В соседний город, в роддом с реанимацией для новорожденных, меня повезли уже на «Скорой». Воды отошли не полностью, и мне предложили подождать, понаблюдать за состоянием ребенка. Ведь на таком сроке каждый день, прожитый в животе мамы, куда лучше для его физического и психического здоровья, чем преждевременное рождение.
Десять дней я пролежала в палате, стараясь не делать лишних движений, – лишь бы не отходили воды. Иногда плакала – больничная атмосфера была тревожно-унылой, но изо всех сил заставляла себя верить в благоприятный исход событий. В роддоме я пыталась найти информацию о причинах преждевременных родов: беседовала с врачами, читала статьи в Интернете, благо тут был Wi-Fi. Мне хотелось разобраться, что со мной не так. Всегда, в любых ситуациях я стремлюсь описывать происходящее через причинно-следственные связи. Это помогает понять, где искать сбой, и главное – как избежать проблем в дальнейшем. Но если днем я еще держалась, то ближе к ночи в голове крутились мысли, которые не давали уснуть: «Почему именно я? Почему именно со мной? ЗА ЧТО МНЕ ЭТО?!» В итоге желание разобраться в своей жизни привело меня к новым взглядам на мир и себя.
Воды подтекали, к тому же заканчивалось действие препаратов, которые врачи ввели для сдерживания родовой деятельности, а значит, в любой момент могли начаться схватки. К исходу десятого дня все и произошло: на тридцать четвертой неделе беременности я родила здорового малыша – здорового в той степени, при которой младенцев оставляют в палате с мамами. Реанимации не потребовалось, но шустрый Артемий (мы не случайно выбрали имя – в переводе с греческого Артемий означает «безупречно здоровый») начал желтеть. Ему назначили сеансы фототерапевтического облучения, помогающие бороться с желтушкой новорожденных. У моего первого сына такой проблемы не было, но я воспринимала это как сущую мелочь. Подумаешь, желтушка – не самое страшное, что может случиться с ребенком, родившимся раньше срока! Я считала сына совершенно здоровым. Но четкого понимания слова «здоровье» у меня тогда не было.

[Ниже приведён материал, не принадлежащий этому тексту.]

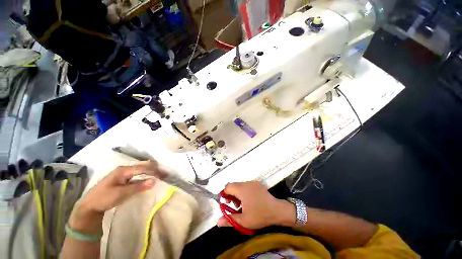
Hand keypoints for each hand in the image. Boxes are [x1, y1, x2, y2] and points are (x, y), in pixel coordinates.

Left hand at [70, 161, 161, 232]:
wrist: (89, 206)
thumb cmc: (104, 198)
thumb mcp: (121, 194)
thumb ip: (138, 186)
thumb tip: (155, 180)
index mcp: (124, 170)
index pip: (143, 167)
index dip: (155, 170)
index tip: (165, 175)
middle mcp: (125, 169)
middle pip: (143, 166)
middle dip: (155, 169)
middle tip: (164, 175)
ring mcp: (124, 173)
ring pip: (141, 169)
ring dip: (151, 172)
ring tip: (160, 176)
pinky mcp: (124, 178)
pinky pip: (138, 174)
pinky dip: (146, 176)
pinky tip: (150, 179)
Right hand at [217, 181, 295, 229]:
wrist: (277, 211)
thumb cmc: (259, 215)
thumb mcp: (243, 221)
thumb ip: (229, 220)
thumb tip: (217, 221)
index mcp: (242, 189)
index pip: (228, 187)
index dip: (224, 194)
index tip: (226, 203)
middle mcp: (246, 183)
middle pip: (234, 185)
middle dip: (231, 195)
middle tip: (235, 206)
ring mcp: (253, 182)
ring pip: (240, 185)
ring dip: (238, 193)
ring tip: (242, 205)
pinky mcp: (257, 184)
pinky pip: (247, 185)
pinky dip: (244, 191)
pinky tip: (249, 200)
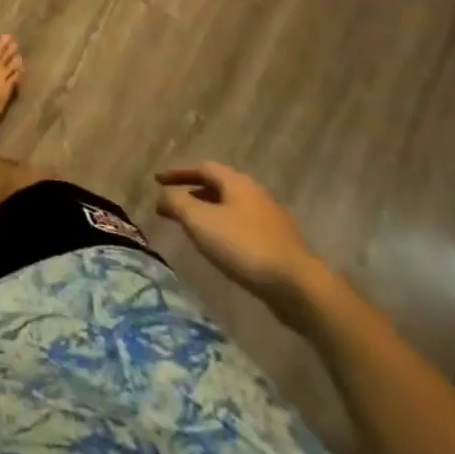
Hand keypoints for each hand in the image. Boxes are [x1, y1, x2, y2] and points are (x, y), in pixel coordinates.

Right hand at [156, 162, 328, 326]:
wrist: (297, 285)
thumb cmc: (243, 246)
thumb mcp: (200, 221)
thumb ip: (177, 204)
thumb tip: (162, 195)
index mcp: (237, 182)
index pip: (202, 167)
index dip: (178, 173)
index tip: (157, 180)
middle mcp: (254, 193)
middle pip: (218, 186)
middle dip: (192, 192)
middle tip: (172, 203)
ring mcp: (269, 218)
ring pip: (230, 207)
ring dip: (207, 211)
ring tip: (190, 226)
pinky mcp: (277, 242)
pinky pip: (241, 225)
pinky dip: (223, 227)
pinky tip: (218, 246)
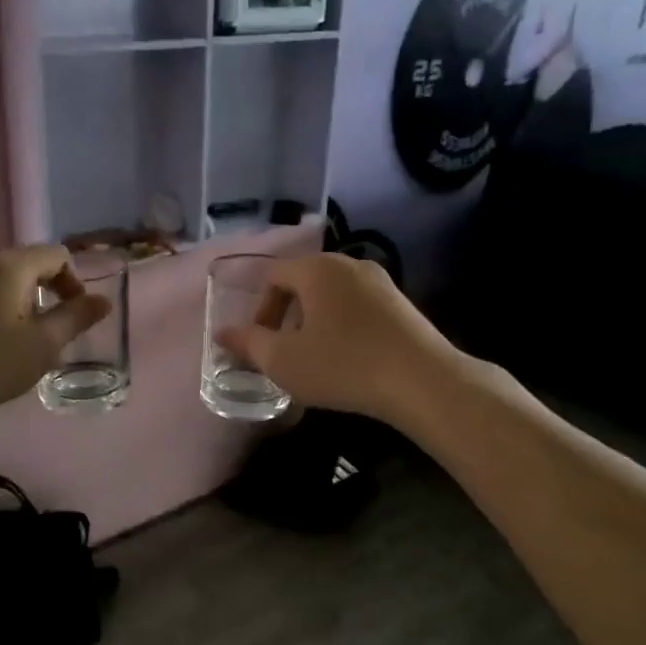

В роддоме мы не задержались: мужу нужно было выходить на работу (еще одна проблема в нашем слоеном пироге жизненных трудностей). Отпуск, пусть даже за свой счет, ему не разрешили продлить – он и так просидел дома со старшим сыном все две недели моей роддомовской жизни. Самочувствие у нас с Темой было хорошее, только желтушка никак не отступала: забегая вперед, держалась месяца два-три. Потом к ней прибавилась аллергия – появилась сыпь на лице и на сгибе ножек-ручек. Мое восприятие тогда сводилось к одному: «Понятно, ведь он родился раньше срока». Позже я поняла, что такое объяснение тормозило развитие ребенка и процесс его исцеления. Однако нет худа без добра: первые месяцы жизни моего младшего сына помогли мне начать новый этап жизни – изменить ее настолько, что сейчас я благодарна этому толчку, который, признаться, воспринимала как удар в спину.